Predicting tissue specific transcription factor binding sites
Lane Center for Computational Biology, School of Computer Science, Carnegie Mellon University, Pittsburgh, PA, 15213, USA
BMC Genomics 2013, 14:796 doi:10.1186/1471-2164-14-796Published: 15 November 2013
Studies of gene regulation often utilize genome-wide predictions of transcription factor (TF) binding sites. Most existing prediction methods are based on sequence information alone, ignoring biological contexts such as developmental stages and tissue types. Experimental methods to study in vivo binding, including ChIP-chip and ChIP-seq, can only study one transcription factor in a single cell type and under a specific condition in each experiment, and therefore cannot scale to determine the full set of regulatory interactions in mammalian transcriptional regulatory networks.

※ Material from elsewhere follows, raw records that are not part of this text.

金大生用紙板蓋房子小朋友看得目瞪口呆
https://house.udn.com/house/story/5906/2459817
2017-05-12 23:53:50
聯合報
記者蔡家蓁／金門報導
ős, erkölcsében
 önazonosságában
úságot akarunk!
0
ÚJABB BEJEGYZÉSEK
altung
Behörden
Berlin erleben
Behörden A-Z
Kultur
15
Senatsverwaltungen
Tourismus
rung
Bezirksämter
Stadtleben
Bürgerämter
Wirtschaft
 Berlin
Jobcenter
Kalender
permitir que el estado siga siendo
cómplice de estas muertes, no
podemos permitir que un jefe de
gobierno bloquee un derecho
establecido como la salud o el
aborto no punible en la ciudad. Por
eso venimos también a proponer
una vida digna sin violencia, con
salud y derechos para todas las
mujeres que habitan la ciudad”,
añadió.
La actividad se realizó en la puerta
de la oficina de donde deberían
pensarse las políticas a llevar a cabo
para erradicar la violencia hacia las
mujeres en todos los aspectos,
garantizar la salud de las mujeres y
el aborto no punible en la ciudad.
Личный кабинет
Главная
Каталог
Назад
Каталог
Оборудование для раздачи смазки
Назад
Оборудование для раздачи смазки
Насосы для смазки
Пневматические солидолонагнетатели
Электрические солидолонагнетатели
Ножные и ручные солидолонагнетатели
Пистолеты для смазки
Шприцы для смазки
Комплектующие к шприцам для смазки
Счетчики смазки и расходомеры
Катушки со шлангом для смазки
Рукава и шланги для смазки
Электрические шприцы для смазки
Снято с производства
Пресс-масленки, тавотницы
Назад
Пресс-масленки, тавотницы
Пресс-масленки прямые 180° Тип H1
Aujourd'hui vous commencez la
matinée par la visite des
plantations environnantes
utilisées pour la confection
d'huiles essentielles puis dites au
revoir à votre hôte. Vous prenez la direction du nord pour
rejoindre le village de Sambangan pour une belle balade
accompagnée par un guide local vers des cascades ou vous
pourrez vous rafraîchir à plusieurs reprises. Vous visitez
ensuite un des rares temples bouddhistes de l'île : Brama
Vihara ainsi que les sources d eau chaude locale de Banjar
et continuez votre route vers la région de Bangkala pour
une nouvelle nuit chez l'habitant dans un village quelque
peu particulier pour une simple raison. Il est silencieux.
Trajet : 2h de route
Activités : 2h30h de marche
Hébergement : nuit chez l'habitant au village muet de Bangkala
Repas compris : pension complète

We developed a new computational approach, PIPES, for predicting tissue-specific TF binding. PIPES integrates in vitro protein binding microarrays (PBMs), sequence conservation and tissue-specific epigenetic (DNase I hypersensitivity) information. We demonstrate that PIPES improves over existing methods on distinguishing between in vivo bound and unbound sequences using ChIP-seq data for 11 mouse TFs. In addition, our predictions are in good agreement with current knowledge of tissue-specific TF regulation.
We provide a systematic map of computationally predicted tissue-specific binding targets for 284 mouse TFs across 55 tissue/cell types. Such comprehensive resource is useful for researchers studying gene regulation.